The best way is to find a hospital w/an internship and get your hours in. You can then actually take an exam and get certified. BUT, my point from above is, look around-just because a hospital is highly ranked, doesn't necessarily mean they have a single clue when it comes to child life. YOu might be surprised where you can get your best education. We MISS Primary Children's Medical Center!!!
rbs105
wanttobeanavynurse
48 Posts
I know all about Primary Children's!!! There is a fantastic Child Life program there. Each unit has their own child life specialist and there are others on-call if needed. They help prepare patients for invasive procedures and can work with any child of any age - even if they are severely developmentally delayed. I often seek out our CLS when I have a kid going for surgery who has never had surgery before, or for in-room procedures such as PICC placements. Each week there is Bingo on TV and the kids get all sorts of prizes. There is a playroom that has tons of video games and is a fun place for kids to gather and be free. (bringing meds in there is a big no-no). There is even a teen night where the teens get together and make crafts, watch tv, etc - parents not allowed. lol. They are a great part of the interdisciplenary team and I don't know what a peds hospital would do without them!!!
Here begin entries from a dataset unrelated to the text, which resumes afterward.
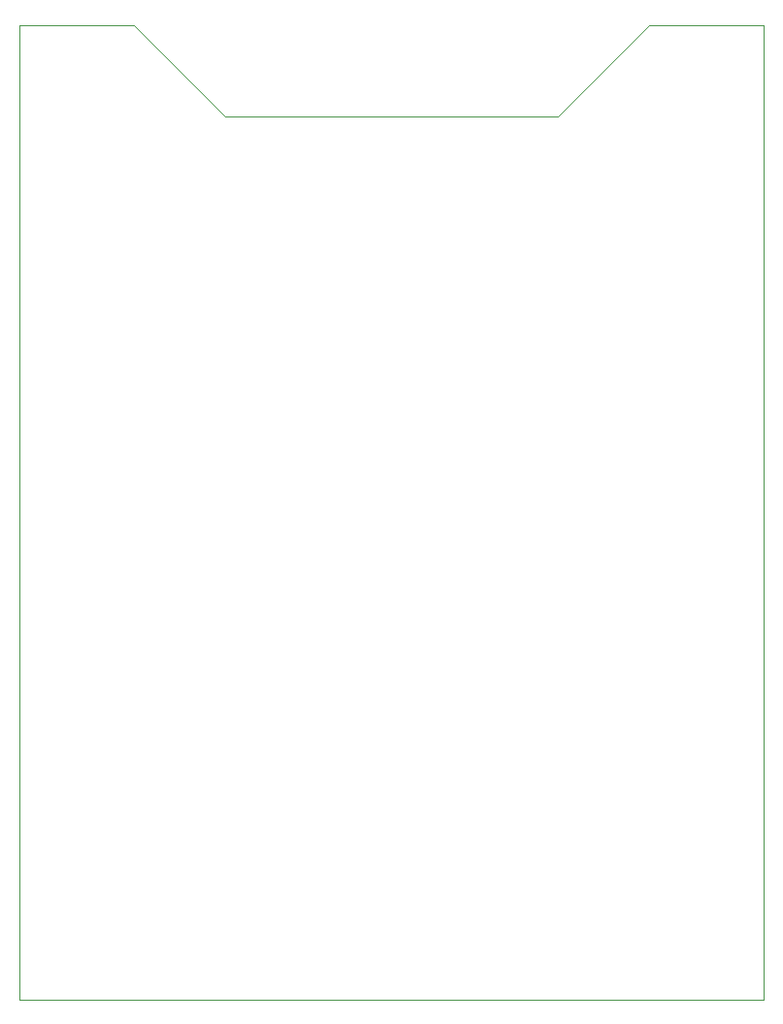
<source format=gbr>
G04 #@! TF.GenerationSoftware,KiCad,Pcbnew,5.1.5+dfsg1-2build2*
G04 #@! TF.CreationDate,2020-10-24T15:12:09+02:00*
G04 #@! TF.ProjectId,sensorbox,73656e73-6f72-4626-9f78-2e6b69636164,rev?*
G04 #@! TF.SameCoordinates,Original*
G04 #@! TF.FileFunction,Profile,NP*
%FSLAX46Y46*%
G04 Gerber Fmt 4.6, Leading zero omitted, Abs format (unit mm)*
G04 Created by KiCad (PCBNEW 5.1.5+dfsg1-2build2) date 2020-10-24 15:12:09*
%MOMM*%
%LPD*%
G04 APERTURE LIST*
%ADD10C,0.050000*%
G04 APERTURE END LIST*
D10*
X47000000Y-8000000D02*
X18000000Y-8000000D01*
X55000000Y0D02*
X47000000Y-8000000D01*
X65000000Y0D02*
X55000000Y0D01*
X10000000Y0D02*
X18000000Y-8000000D01*
X0Y0D02*
X10000000Y0D01*
X65000000Y0D02*
X65000000Y-85000000D01*
X0Y-85000000D02*
X0Y0D01*
X65000000Y-85000000D02*
X0Y-85000000D01*
M02*

</source>
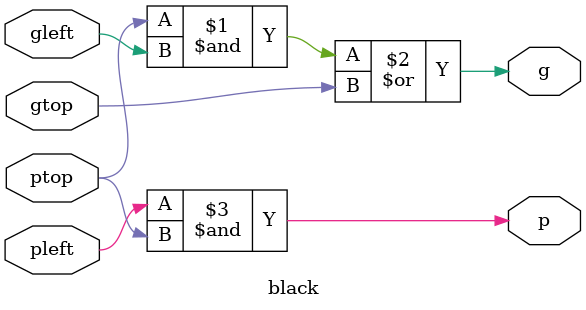
<source format=v>
module black (
    input gleft, pleft, gtop, ptop,
    output g, p
);

    assign g = (ptop & gleft) | gtop;

    assign p = pleft & ptop;
    
endmodule
</source>
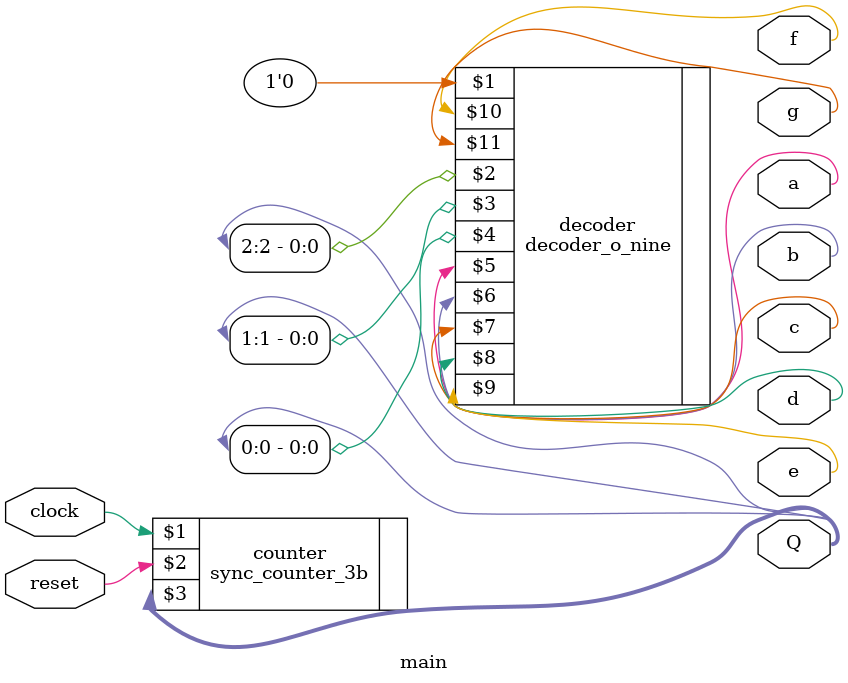
<source format=v>
module main (
	input wire clock, reset,
	output wire [2:0] Q,
	output wire a, b, c, d, e, f, g
);




	sync_counter_3b counter(clock, reset, Q);
	decoder_o_nine decoder(1'b0, Q[2], Q[1], Q[0], a, b, c, d, e, f, g);


endmodule
</source>
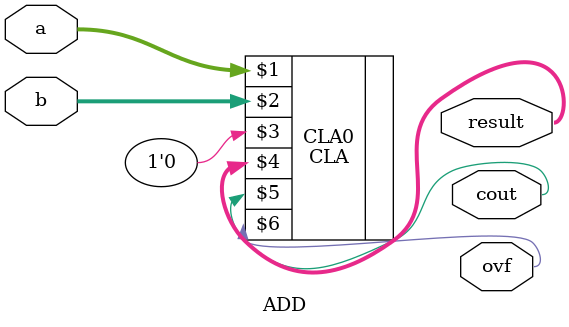
<source format=v>
module ADD(a, b, result, cout, ovf);
	input [31:0] a, b;
	output [31:0] result;
	output cout, ovf;
	
	CLA CLA0(a, b, 1'b0, result, cout, ovf);

endmodule

</source>
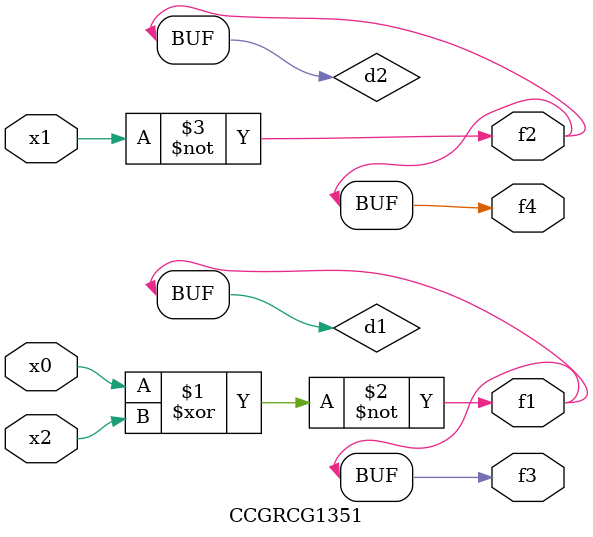
<source format=v>
module CCGRCG1351(
	input x0, x1, x2,
	output f1, f2, f3, f4
);

	wire d1, d2, d3;

	xnor (d1, x0, x2);
	nand (d2, x1);
	nor (d3, x1, x2);
	assign f1 = d1;
	assign f2 = d2;
	assign f3 = d1;
	assign f4 = d2;
endmodule

</source>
Amazing, aren't they?? We loved BINGO-even though my son didn't even know it was on, we still participated for him and every time he won a prize. He also received the most beautiful quilt on one of his ICU stays. We were in the ICU once with our good friends-our sons both had the same procedure done and our friend's little boy died. Not only did they care for our friends, they took care of us, made sure we were okay, that we were reassured. They know SO Much out there about treating the WHOLE child. I wish sometimes that out east here they would realize that although they have made great medical advances, they are so far behind in treating the whole child. Someday....
This sounds exactly like the hospital I am a patient Children's Hospital Boston. When I was 17 and having a surgery (had had many over my life but there was a new cls) and the cls made sure I was ok by making conversation to me and bringing stuff up. She is now the one I am closest with, and she has done marvelous things for me in helping me on my way to being a cls myself.
MikeyJ, RN
1,124 Posts
The unit I work on has one child life specialist assigned to it, and the PICU as one assigned to them. I see our specialists chatting with the staff rather than working with the children on a regular basis. When they do work with the children, they are good at what they do...however, I don't think they are progressive thinkers. You could do SO MUCH as a child life specialist -- in terms of developing and implementing programs and thinking of ways of making the children's hospital stay a bit more pleasant.